Tuesday, March 11, 2014
By Tux Turkel firstname.lastname@example.org
PORTLAND — A renewable energy ballot initiative that supporters say can gradually lower electric rates while reducing Maine’s dependence on imported fuel is actually “the single, largest job killer” Maine has faced in years and will make rates rise, Gov. Paul LePage told a gathering of the state’s real estate industry today.
If the measure gets on the ballot this November and wins voter approval, he said, it will force people and businesses to leave for places with lower energy costs.
“This will destroy the state of Maine,” he said, appealing to the crowd to fight the initiative.
LePage made his remarks at the opening address of the 2010 Maine Real Estate & Development Association’s annual forecast conference. The event drew a record turnout of 650 business and industry professionals, who gave the governor a standing ovation when he was introduced.
LePage’s comments escalated his ongoing attack on a proposal by a coalition called Maine Citizens for Clean Energy. The group, which includes environmental activists and windpower developers, is collecting signatures for a ballot initiative aimed at requiring 20 percent of Maine’s electricity to come from renewable sources by 2020, and to require further investments in energy efficiency.
LePage has called the proposal a scam that benefits a few wealthy people. He told the group that the plan would add $40 to $80 million a year to Maine’s electric costs, which he said already are the 12th highest in the nation.

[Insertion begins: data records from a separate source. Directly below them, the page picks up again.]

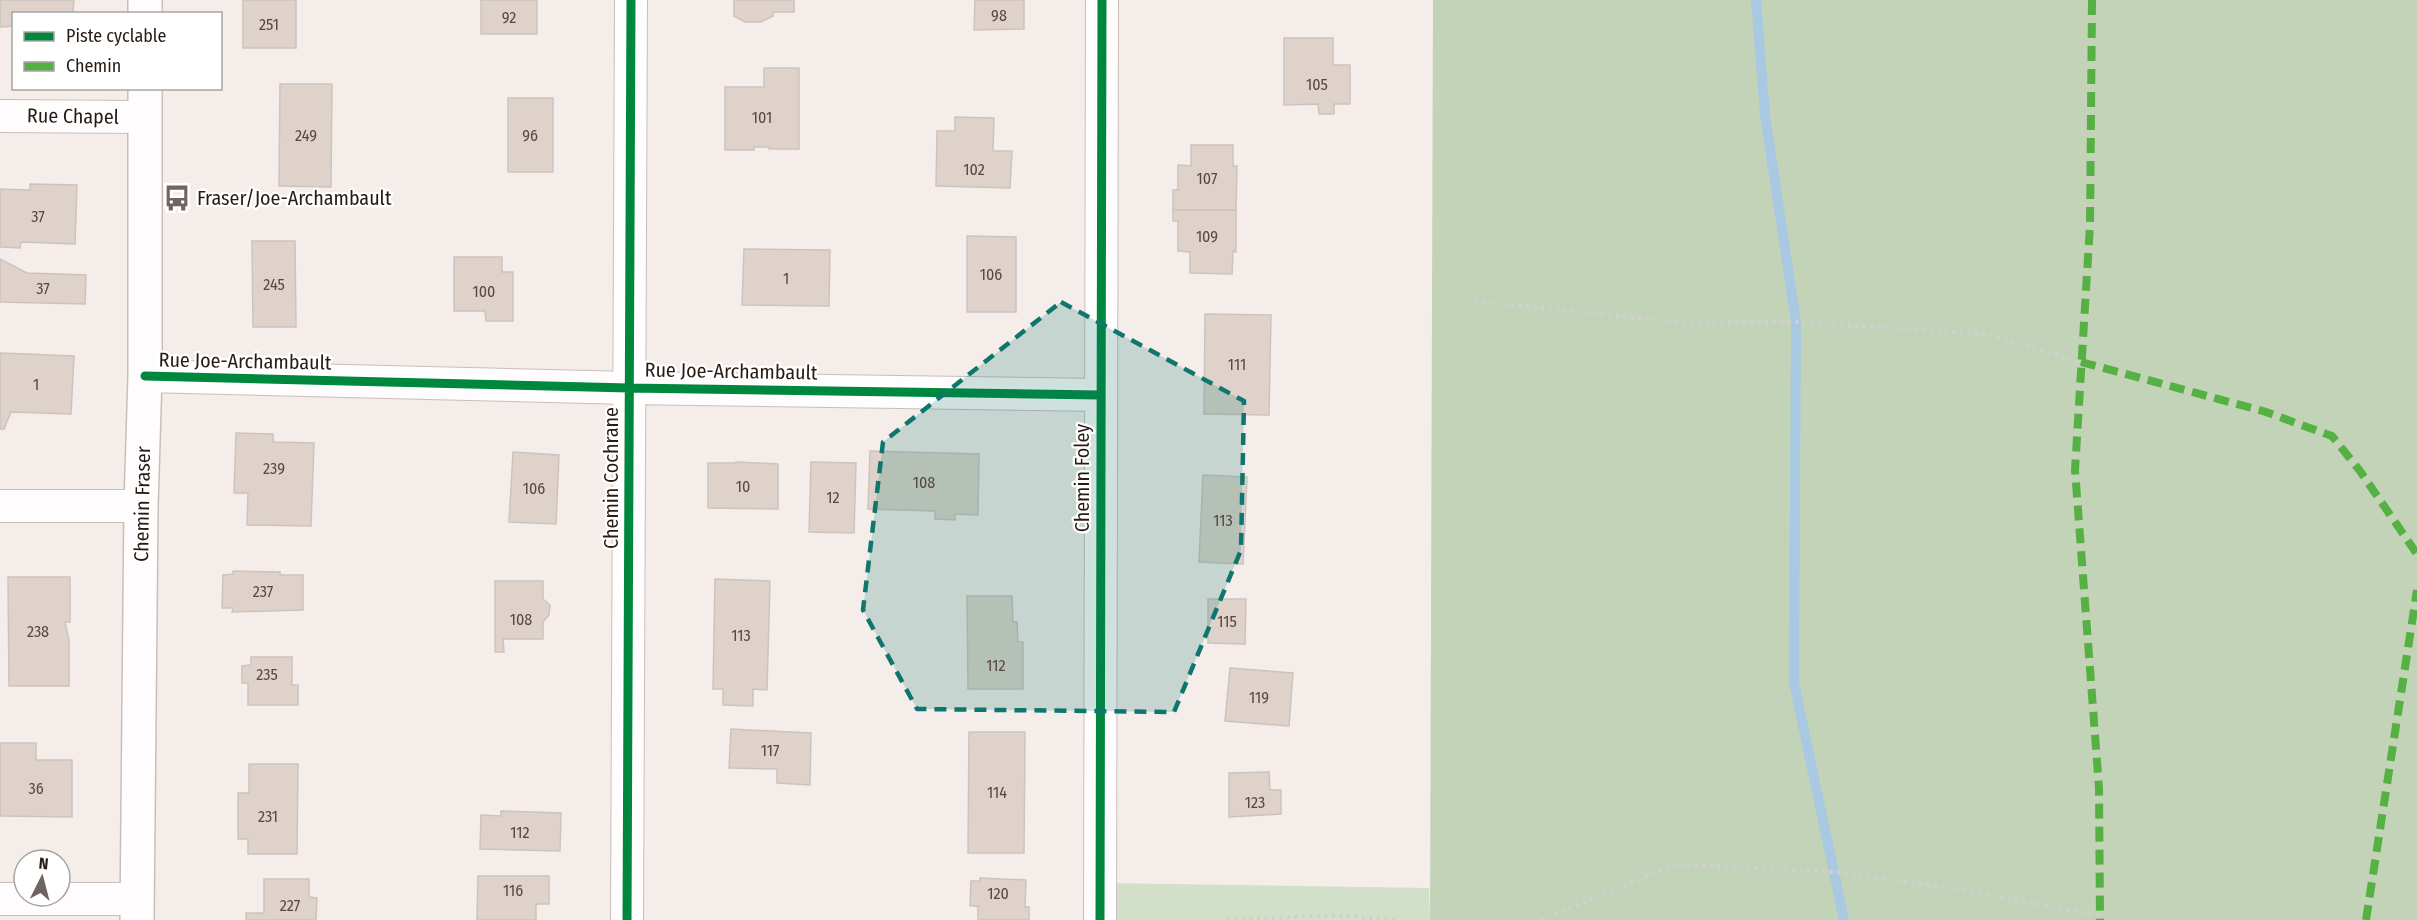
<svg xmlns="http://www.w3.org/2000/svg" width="2417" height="920" font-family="'Fira Sans Condensed',sans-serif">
  <rect width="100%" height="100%" fill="#f5ede9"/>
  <path fill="#d3e0c9" d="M1100,883L1429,888L1430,920H1100Z"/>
  <path fill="#c3d3b8" d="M1433,0H2417V920H1430Z"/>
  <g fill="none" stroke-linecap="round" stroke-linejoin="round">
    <path stroke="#a9c9e2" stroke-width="10" d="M1756,0L1765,115L1796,322L1794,683L1844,920"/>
  </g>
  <path fill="#dfd2ca" stroke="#cdc3be" stroke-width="1.5" d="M0,0H74L73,14H14V26L0,27Z
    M243,0H296V48H243Z
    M481,0H537V34H481Z
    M734,0H794V12H773V16L761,22H745L734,16Z
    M975,0H1024V29L974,30Z
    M1284,38H1333V65H1350V104H1334V114H1319L1318,104L1284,105Z
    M764,68H799V149H769V147H754V150H725V87H764Z
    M280,84H332L331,187L279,186Z
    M508,98H553V172H508Z
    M955,117L994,118L993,151H1012L1010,188L936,186L937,131H955Z
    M1191,145H1233V166H1237L1236,210H1173V190H1178V165L1191,166Z
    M30,184L77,185L75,244L21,242L20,248L0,247V189L30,190Z
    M1173,210H1236V252L1233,251L1232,274L1190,273V252L1178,251V221H1173Z
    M967,236L1016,237V312H967Z
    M252,241H295L296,327H253Z
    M744,249L830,250L829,306L742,305Z
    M454,257H502V272H513V321H486L485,311H454Z
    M0,259L27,273L86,275L85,304L0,302Z
    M1205,314L1271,315L1269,415L1204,414Z
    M0,353L74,356L71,414L11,412L4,429H0Z
    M236,433L273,434V442L314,443L311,526L247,525L248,493H234Z
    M870,451L979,454L978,515L955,514V520L935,519V511L868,509Z
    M513,452L559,455L556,524L509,522Z
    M736,462L778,464V509L708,508V463H735Z
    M811,462L856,463L854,533L809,532Z
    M1203,475L1247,477L1243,564L1199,562Z
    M233,571L280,572V575H303V610L232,612L233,608H222L223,575L233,574Z
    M8,577H70V622H65L69,640V686H9Z
    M715,579L770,581L767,690L753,689V706L723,705V689H713Z
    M495,581H543V599L550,605L549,615L543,622V639H503L504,652H495Z
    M967,596H1012L1013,622H1017L1018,642H1023V689H968Z
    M1208,599H1246L1245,644L1208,643Z
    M251,657H292V685H298V705H248V683H242V666L251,665Z
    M1230,668L1293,673L1289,726L1225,721Z
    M731,729L811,733L810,785L777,783V769L729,768Z
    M969,732H1025L1024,853H968Z
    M0,743H36V760H72V817L0,816Z
    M249,764H298L297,854H248V839H238V793H249Z
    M1269,772L1270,790H1281V814L1229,817V773Z
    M501,811L561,813L560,851L480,849L481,815L501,816Z
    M478,876H549V904H536V920H477Z
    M980,878L1026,880L1025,907H1029V920H978V906H970L971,881H980Z
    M264,879H309V897L317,898L316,920H246V913H264Z"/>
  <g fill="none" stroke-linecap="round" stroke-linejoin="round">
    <g stroke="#c9bfba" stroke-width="34">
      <path id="minor" d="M0,116L145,117
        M145,376L629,388L1100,395
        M0,506H141
        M0,899H137
        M627,920L631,0
        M1100,920L1102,0"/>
    </g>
    <g stroke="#c9bfba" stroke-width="36">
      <path id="tertiary" d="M145,0V14
        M137,920L141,506L145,376V88"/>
    </g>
    <path stroke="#d2cfcf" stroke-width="4" stroke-dasharray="3 4.5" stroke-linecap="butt" d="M1474,301L1687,323L1796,322L1985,334L2081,362
      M1227,920L1336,915L1395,920
      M1541,920L1676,864L1835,872L1964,890L2100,916"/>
    <use href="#minor" stroke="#fefcfc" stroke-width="32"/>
    <use href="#tertiary" stroke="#fefcfc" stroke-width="33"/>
    <path stroke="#56b144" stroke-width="8" stroke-dasharray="15 8" stroke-linecap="butt" d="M2092,0L2090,225L2075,470L2099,788L2100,920
      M2081,362L2263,411L2332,436L2360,471L2417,554
      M2366,920L2417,590"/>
    <g stroke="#fff" stroke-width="13">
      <path id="cycleway" d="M145,376L629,388L1100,395
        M627,920L631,0
        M1100,920L1102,0"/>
    </g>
    <use href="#cycleway" stroke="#00873e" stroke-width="9"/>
  </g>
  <path fill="#0f766e" fill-opacity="0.2" stroke="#0f766e" stroke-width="4.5" stroke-dasharray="12 8" stroke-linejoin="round" d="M1061,302L1244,401L1241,550L1174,712L917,709L863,610L883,442Z"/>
  <defs>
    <g id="bus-bare" transform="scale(2.07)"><path d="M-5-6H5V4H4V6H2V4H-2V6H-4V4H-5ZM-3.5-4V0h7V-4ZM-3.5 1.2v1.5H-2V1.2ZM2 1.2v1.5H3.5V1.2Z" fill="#6f645f" stroke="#fff" stroke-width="2.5" paint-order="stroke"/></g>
  </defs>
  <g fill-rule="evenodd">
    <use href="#bus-bare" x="177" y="198"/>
  </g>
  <g text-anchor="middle" stroke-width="4.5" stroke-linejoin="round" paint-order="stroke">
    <g font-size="16" fill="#554942">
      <text x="999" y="21">98</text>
      <text x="509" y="23">92</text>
      <text x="269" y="30">251</text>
      <text x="1317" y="90">105</text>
      <text x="762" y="123">101</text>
      <text x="306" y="141">249</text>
      <text x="530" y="141">96</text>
      <text x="974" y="175">102</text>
      <text x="1207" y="184">107</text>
      <text x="38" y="222">37</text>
      <text x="1207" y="242">109</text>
      <text x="991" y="280">106</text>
      <text x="786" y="284">1</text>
      <text x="274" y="290">245</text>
      <text x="43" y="294">37</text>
      <text x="484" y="297">100</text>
      <text x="1237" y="370">111</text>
      <text x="36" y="390">1</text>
      <text x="274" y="474">239</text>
      <text x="924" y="488">108</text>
      <text x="743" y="492">10</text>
      <text x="534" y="494">106</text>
      <text x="833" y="503">12</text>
      <text x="1223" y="526">113</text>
      <text x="263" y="597">237</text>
      <text x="521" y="625">108</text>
      <text x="1227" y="627">115</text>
      <text x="38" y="637">238</text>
      <text x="741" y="641">113</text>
      <text x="996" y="671">112</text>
      <text x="267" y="680">235</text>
      <text x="1259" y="703">119</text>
      <text x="770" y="756">117</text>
      <text x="36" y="794">36</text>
      <text x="997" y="798">114</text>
      <text x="1255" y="808">123</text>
      <text x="268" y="822">231</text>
      <text x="520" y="838">112</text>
      <text x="513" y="896">116</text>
      <text x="998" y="899">120</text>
      <text x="290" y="911">227</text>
    </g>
    <g font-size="20" fill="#271b14" stroke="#fff">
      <text transform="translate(73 116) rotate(1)" y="7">Rue Chapel</text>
      <text transform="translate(245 361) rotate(1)" y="7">Rue Joe-Archambault</text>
      <text transform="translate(731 371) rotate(1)" y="7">Rue Joe-Archambault</text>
      <text transform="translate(611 478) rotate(-90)" y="7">Chemin Cochrane</text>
      <text transform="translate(1082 478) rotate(-90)" y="7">Chemin Foley</text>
      <text transform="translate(142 504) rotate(-89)" y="7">Chemin Fraser</text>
    </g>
    <g font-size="20" fill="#271b14" stroke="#fff" text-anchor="start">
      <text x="197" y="205">Fraser/Joe-Archambault</text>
    </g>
  </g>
  <rect x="12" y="12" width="210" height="78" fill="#ffffff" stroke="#a9a4a1" stroke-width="1.5"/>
  <rect x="24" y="32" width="30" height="9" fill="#00873e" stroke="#a9a4a1" stroke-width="1.5"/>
  <text x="66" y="42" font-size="18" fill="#271b14">Piste cyclable</text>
  <rect x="24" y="62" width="30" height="9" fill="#56b144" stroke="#a9a4a1" stroke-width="1.5"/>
  <text x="66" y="72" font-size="18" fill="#271b14">Chemin</text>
  <g transform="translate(42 878) rotate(6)"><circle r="28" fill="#ffffff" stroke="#a9a4a1" stroke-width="1.5"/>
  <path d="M0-4.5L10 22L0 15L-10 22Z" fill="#6f645f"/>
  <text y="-9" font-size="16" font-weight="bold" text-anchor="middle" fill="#271b14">N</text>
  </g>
</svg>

“It’s a loss for the state of Maine, and I urge you all to fight it,” he said.
But advocates of the initiative said after his remarks that the governor is misinformed.

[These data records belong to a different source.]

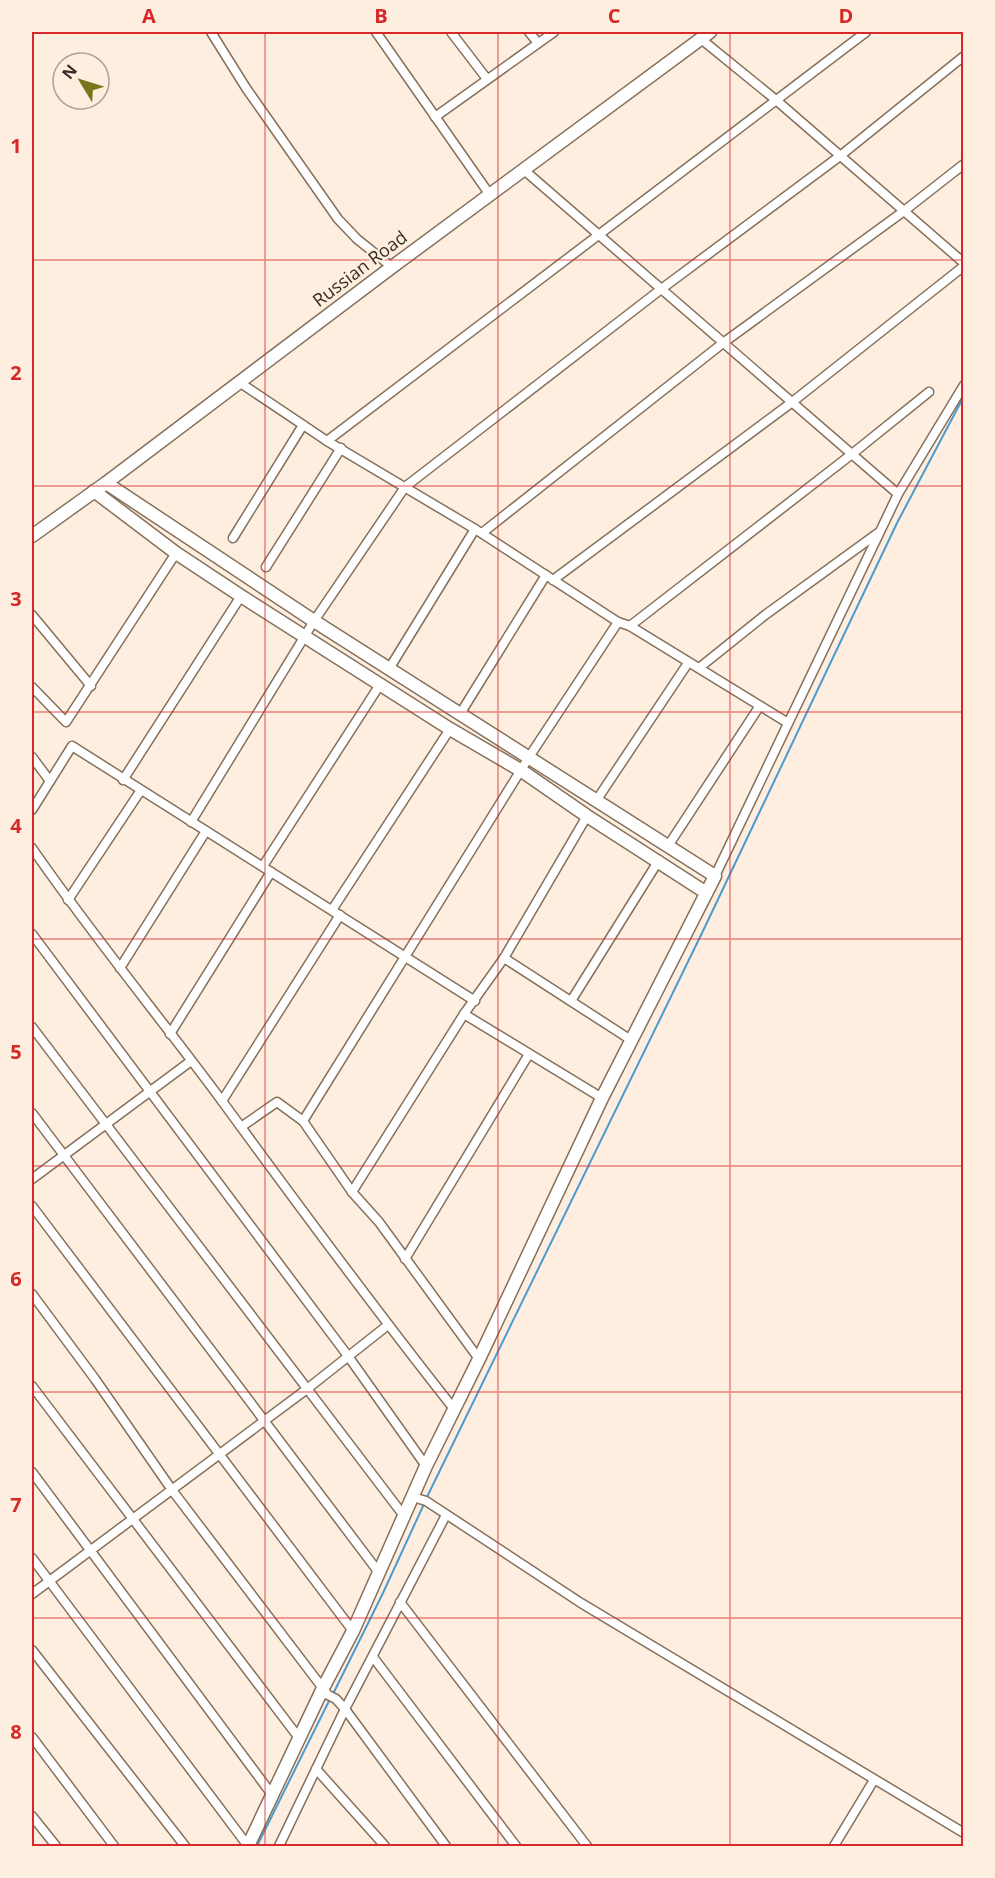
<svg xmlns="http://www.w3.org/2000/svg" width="995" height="1878" viewBox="0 0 995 1878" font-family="'Open Sans',sans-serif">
	<rect width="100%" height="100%" fill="#fdeedf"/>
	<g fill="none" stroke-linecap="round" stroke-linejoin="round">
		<g stroke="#4a9cd0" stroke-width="2">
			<path d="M426 1499 702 933 897 523 964 396"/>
			<path d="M333 1694 383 1593 424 1504"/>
			<path d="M257 1846 330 1699"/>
		</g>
		<defs>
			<g id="street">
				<path d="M211 32 246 88 338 219 357 239 392 267"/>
				<path d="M376 32 490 195"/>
				<path d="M451 32 487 79"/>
				<path d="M529 32 538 43"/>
				<path d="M701 39 776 100 964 263"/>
				<path d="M435 117 554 32"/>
				<path d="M524 170 898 494"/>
				<path d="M239 382 327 441 475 529 618 622 630 626 788 723"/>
				<path d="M327 441 866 32"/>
				<path d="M482 533 723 343 904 211 964 164"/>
				<path d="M233 538 303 425"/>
				<path d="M266 567 341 448"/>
				<path d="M553 580 791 403 964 266"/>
				<path d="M32 615 91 686"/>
				<path d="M630 626 852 454 929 392"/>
				<path d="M699 668 765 615 878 533"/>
				<path d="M389 669 475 529"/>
				<path d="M32 687 66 722 176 553"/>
				<path d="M460 714 546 575"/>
				<path d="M32 757 50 781"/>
				<path d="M123 780 241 596"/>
				<path d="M596 801 688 663"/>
				<path d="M32 810 72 746 475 1001"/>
				<path d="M191 822 314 621 405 487 660 290 840 156 964 56"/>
				<path d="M668 846 759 707"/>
				<path d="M32 848C92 935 159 1016 222 1101 298 1205 374 1308 454 1409"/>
				<path d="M263 866 381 683"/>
				<path d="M715 876 898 494 964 385"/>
				<path d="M68 900 141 790"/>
				<path d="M332 910 450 729"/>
				<path d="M32 934 348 1356 426 1466"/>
				<path d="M504 958 631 1040"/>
				<path d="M120 968 206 831"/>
				<path d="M571 1001 659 860"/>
				<path d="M464 1014 602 1098"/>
				<path d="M32 1027 404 1516"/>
				<path d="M170 1034 271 872"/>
				<path d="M222 1101 340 915"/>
				<path d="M32 1113 380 1574"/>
				<path d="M303 1121 529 757 618 622"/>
				<path d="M241 1127 277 1102 303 1121 352 1192 379 1222 479 1359"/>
				<path d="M32 1179 191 1061"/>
				<path d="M352 1192 464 1014 504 958 587 816"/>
				<path d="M32 1206 353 1631"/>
				<path d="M405 1259 529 1054"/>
				<path d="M32 1294 95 1379 172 1490 328 1695 336 1699 345 1709 446 1846"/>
				<path d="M32 1386 299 1738"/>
				<path d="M32 1472 273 1796"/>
				<path d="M413 1497 426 1501 581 1603 964 1833"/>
				<path d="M32 1558 248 1846"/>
				<path d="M32 1594 307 1389 388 1325"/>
				<path d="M400 1602 587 1846"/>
				<path d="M32 1650 185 1846"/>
				<path d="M373 1657 516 1846"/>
				<path d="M32 1737 114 1846"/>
				<path d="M316 1769 385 1846"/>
				<path d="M32 1816 56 1846"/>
				<path d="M279 1846 345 1709 446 1515"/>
				<path d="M834 1846 874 1780"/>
			</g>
			<g id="secondary">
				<path d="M106 483 314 621 715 876 602 1098 479 1359 426 1466 353 1631 323 1688 248 1846"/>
				<path d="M94 491 176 553 241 596 450 729 522 771 587 816 705 892"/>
				<path d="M32 536 106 483 392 267 710 32"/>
			</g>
		</defs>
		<use href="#street" stroke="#86705b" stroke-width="11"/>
		<use href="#secondary" stroke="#86705b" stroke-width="15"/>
		<use href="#street" stroke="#fff" stroke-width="8"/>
		<use href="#secondary" stroke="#fff" stroke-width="12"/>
	</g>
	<path fill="none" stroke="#d62828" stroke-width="1.5" stroke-opacity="0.55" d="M265 32V1846M498 32V1846M730 32V1846M32 260H964M32 486H964M32 712H964M32 939H964M32 1166H964M32 1392H964M32 1618H964"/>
	<g text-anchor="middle" stroke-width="4.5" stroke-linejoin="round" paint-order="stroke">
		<g font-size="18" fill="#372d24" stroke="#fdeedf">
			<text transform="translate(360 269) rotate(-37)" y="6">Russian Road</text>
		</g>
	</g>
	<rect width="995" height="1878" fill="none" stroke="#fdeedf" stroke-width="66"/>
	<g transform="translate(81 81) rotate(308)"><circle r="28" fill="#fdeedf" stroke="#aea194" stroke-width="1.5"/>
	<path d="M0-4.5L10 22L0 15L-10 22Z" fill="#7a7519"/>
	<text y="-9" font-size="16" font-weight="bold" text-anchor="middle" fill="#372d24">N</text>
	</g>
	<rect x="33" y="33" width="929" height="1812" fill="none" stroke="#d62828" stroke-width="2"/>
	<g font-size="20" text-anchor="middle" font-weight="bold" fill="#d62828">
		<text x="149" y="23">A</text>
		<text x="381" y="23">B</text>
		<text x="614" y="23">C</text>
		<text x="846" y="23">D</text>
		<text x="16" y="153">1</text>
		<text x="16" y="380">2</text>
		<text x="16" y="606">3</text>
		<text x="16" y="833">4</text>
		<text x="16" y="1059">5</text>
		<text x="16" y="1286">6</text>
		<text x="16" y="1512">7</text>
		<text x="16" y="1739">8</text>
	</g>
</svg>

They cited a draft report released last week by the Public Utilities Commission and done at the request of the Legislature. That independent study shows Maine’s renewable energy policies, coupled with similar power-purchase requirements elsewhere in New England, could create 11,700 new jobs in Maine, building wind and other renewable-energy projects. This work also could increase the state’s Gross Domestic Product by 2 percent, or more than $1 billion, according to London Economic International LLC of Boston.
“I’m puzzled why he thinks this is a job killer,” said Beth Nagusky, Maine director of Environment Northeast. “This is a job creator.”
During his talk, LePage held up the state’s electric rates as a threat to business retention and expansion. He quoted higher rates that Tambrands, an Auburn manufacturer owned by Procter & Gamble, pays compared to other company plants that compete for capital. He said energy costs are one reason AdvancePierre Foods, which bought the Barber Foods factory in Portland last year and consolidated the operation, moved some production to Oklahoma.
LePage didn’t mention that electric costs are falling for Maine businesses and industry, due to low natural gas prices. The PUC announced on Wednesday that the standard offer rate for medium commercial customers served by Central Maine Power Co. will drop 23 percent in March.
The governor also contended that if the ballot initiative is successful, state government will lose control of its ability to regulate electric rates. He said that task will shift to the Efficiency Maine Trust, the quasi-state agency that oversees conservation and efficiency.
But that statement was refuted by Michael Stoddard, Efficiency’s Maine’s executive director. He said he has read the ballot proposal, and nothing indicates that his agency would see any change in its powers or duties.
“Someone on the governor’s staff needs to fact-check that,” he said.
In response to a question about how to lower Maine’s electric costs, LePage noted the state’s efforts to encourage natural gas pipeline development, and the promise of wood pellets and off-peak, electric storage heat. But he also took a shot at conservation efforts, which he said “come at a price.”
Pointing to the incandescent chandeliers in the Holiday Inn by the Bay, LePage said the lightbulbs give off heat, and changing them to efficient fixtures would just require more oil to warm the space.
That notion also was disputed by Stoddard, who noted that lighting and cooling – not heat – are the largest expenses in most commercial buildings. Using money from electric bills, Efficiency Maine has been helping subsidize the price of compact fluorescent bulbs. Mainers bought 1.5 million last year, and Stoddard said they remain the state’s best source of energy savings.
“If people want to heat their buildings with lights, they are free to do so,” he said. “It’s just the most expensive way to heat.”